Update the material by writing out its lines again with every "Manned" changed to "Static" and everything else left as it is.

(Records from a dataset)
= = = =
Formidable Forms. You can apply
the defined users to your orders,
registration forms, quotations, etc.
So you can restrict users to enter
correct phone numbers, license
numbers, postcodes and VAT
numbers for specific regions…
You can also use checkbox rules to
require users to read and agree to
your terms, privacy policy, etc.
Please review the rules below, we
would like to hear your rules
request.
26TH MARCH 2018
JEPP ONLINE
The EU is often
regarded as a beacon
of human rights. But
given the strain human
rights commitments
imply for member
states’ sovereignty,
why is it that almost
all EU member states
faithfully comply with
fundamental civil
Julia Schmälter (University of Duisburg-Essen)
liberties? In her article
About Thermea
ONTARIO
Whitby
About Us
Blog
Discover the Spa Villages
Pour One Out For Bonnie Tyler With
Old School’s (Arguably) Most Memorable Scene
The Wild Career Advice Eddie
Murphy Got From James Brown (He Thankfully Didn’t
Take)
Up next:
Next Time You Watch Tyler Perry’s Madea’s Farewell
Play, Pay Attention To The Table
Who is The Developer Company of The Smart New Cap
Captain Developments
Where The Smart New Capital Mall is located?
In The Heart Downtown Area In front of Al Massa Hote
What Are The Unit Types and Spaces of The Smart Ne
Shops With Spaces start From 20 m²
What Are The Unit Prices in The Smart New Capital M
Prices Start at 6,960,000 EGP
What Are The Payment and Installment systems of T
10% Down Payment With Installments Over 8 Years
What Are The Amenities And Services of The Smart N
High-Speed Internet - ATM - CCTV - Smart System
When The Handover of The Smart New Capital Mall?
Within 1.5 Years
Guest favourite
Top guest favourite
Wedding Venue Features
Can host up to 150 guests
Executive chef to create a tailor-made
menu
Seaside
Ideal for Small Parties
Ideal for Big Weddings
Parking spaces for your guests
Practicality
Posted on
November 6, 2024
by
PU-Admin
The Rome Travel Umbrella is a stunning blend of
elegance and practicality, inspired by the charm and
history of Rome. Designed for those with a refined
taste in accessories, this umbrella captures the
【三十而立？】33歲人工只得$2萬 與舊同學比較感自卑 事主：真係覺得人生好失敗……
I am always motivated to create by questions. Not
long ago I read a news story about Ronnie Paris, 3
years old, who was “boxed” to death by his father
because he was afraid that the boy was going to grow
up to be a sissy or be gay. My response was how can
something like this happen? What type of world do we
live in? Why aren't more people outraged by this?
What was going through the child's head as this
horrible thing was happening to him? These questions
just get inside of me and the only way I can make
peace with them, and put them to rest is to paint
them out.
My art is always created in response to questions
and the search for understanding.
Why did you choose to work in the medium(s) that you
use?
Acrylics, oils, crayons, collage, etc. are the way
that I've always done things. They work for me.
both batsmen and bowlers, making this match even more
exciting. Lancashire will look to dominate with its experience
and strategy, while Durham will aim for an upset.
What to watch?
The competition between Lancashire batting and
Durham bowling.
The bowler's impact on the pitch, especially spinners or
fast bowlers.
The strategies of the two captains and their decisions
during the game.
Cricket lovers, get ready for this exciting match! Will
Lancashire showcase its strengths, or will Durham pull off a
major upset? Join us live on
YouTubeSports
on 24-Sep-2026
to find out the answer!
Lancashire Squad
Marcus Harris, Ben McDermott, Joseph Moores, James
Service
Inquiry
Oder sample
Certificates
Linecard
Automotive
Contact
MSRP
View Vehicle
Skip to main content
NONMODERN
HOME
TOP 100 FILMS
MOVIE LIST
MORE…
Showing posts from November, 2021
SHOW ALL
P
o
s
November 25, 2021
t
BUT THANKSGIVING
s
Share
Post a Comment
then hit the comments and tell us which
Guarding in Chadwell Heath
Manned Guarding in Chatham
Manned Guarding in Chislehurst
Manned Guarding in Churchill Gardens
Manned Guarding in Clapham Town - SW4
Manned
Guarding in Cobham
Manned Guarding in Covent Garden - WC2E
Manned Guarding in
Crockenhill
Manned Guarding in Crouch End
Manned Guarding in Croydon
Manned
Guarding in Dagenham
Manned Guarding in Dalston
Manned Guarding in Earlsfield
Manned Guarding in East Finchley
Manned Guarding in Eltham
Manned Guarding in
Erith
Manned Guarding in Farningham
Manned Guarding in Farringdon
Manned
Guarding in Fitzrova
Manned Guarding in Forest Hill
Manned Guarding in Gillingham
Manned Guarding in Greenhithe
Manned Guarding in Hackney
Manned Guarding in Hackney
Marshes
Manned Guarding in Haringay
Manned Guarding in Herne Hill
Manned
= = = =
### Reply to the exercise
Formidable Forms. You can apply
the defined users to your orders,
registration forms, quotations, etc.
So you can restrict users to enter
correct phone numbers, license
numbers, postcodes and VAT
numbers for specific regions…
You can also use checkbox rules to
require users to read and agree to
your terms, privacy policy, etc.
Please review the rules below, we
would like to hear your rules
request.
26TH MARCH 2018
JEPP ONLINE
The EU is often
regarded as a beacon
of human rights. But
given the strain human
rights commitments
imply for member
states’ sovereignty,
why is it that almost
all EU member states
faithfully comply with
fundamental civil
Julia Schmälter (University of Duisburg-Essen)
liberties? In her article
About Thermea
ONTARIO
Whitby
About Us
Blog
Discover the Spa Villages
Pour One Out For Bonnie Tyler With
Old School’s (Arguably) Most Memorable Scene
The Wild Career Advice Eddie
Murphy Got From James Brown (He Thankfully Didn’t
Take)
Up next:
Next Time You Watch Tyler Perry’s Madea’s Farewell
Play, Pay Attention To The Table
Who is The Developer Company of The Smart New Cap
Captain Developments
Where The Smart New Capital Mall is located?
In The Heart Downtown Area In front of Al Massa Hote
What Are The Unit Types and Spaces of The Smart Ne
Shops With Spaces start From 20 m²
What Are The Unit Prices in The Smart New Capital M
Prices Start at 6,960,000 EGP
What Are The Payment and Installment systems of T
10% Down Payment With Installments Over 8 Years
What Are The Amenities And Services of The Smart N
High-Speed Internet - ATM - CCTV - Smart System
When The Handover of The Smart New Capital Mall?
Within 1.5 Years
Guest favourite
Top guest favourite
Wedding Venue Features
Can host up to 150 guests
Executive chef to create a tailor-made
menu
Seaside
Ideal for Small Parties
Ideal for Big Weddings
Parking spaces for your guests
Practicality
Posted on
November 6, 2024
by
PU-Admin
The Rome Travel Umbrella is a stunning blend of
elegance and practicality, inspired by the charm and
history of Rome. Designed for those with a refined
taste in accessories, this umbrella captures the
【三十而立？】33歲人工只得$2萬 與舊同學比較感自卑 事主：真係覺得人生好失敗……
I am always motivated to create by questions. Not
long ago I read a news story about Ronnie Paris, 3
years old, who was “boxed” to death by his father
because he was afraid that the boy was going to grow
up to be a sissy or be gay. My response was how can
something like this happen? What type of world do we
live in? Why aren't more people outraged by this?
What was going through the child's head as this
horrible thing was happening to him? These questions
just get inside of me and the only way I can make
peace with them, and put them to rest is to paint
them out.
My art is always created in response to questions
and the search for understanding.
Why did you choose to work in the medium(s) that you
use?
Acrylics, oils, crayons, collage, etc. are the way
that I've always done things. They work for me.
both batsmen and bowlers, making this match even more
exciting. Lancashire will look to dominate with its experience
and strategy, while Durham will aim for an upset.
What to watch?
The competition between Lancashire batting and
Durham bowling.
The bowler's impact on the pitch, especially spinners or
fast bowlers.
The strategies of the two captains and their decisions
during the game.
Cricket lovers, get ready for this exciting match! Will
Lancashire showcase its strengths, or will Durham pull off a
major upset? Join us live on
YouTubeSports
on 24-Sep-2026
to find out the answer!
Lancashire Squad
Marcus Harris, Ben McDermott, Joseph Moores, James
Service
Inquiry
Oder sample
Certificates
Linecard
Automotive
Contact
MSRP
View Vehicle
Skip to main content
NONMODERN
HOME
TOP 100 FILMS
MOVIE LIST
MORE…
Showing posts from November, 2021
SHOW ALL
P
o
s
November 25, 2021
t
BUT THANKSGIVING
s
Share
Post a Comment
then hit the comments and tell us which
Guarding in Chadwell Heath
Static Guarding in Chatham
Static Guarding in Chislehurst
Static Guarding in Churchill Gardens
Static Guarding in Clapham Town - SW4
Static
Guarding in Cobham
Static Guarding in Covent Garden - WC2E
Static Guarding in
Crockenhill
Static Guarding in Crouch End
Static Guarding in Croydon
Static
Guarding in Dagenham
Static Guarding in Dalston
Static Guarding in Earlsfield
Static Guarding in East Finchley
Static Guarding in Eltham
Static Guarding in
Erith
Static Guarding in Farningham
Static Guarding in Farringdon
Static
Guarding in Fitzrova
Static Guarding in Forest Hill
Static Guarding in Gillingham
Static Guarding in Greenhithe
Static Guarding in Hackney
Static Guarding in Hackney
Marshes
Static Guarding in Haringay
Static Guarding in Herne Hill
Static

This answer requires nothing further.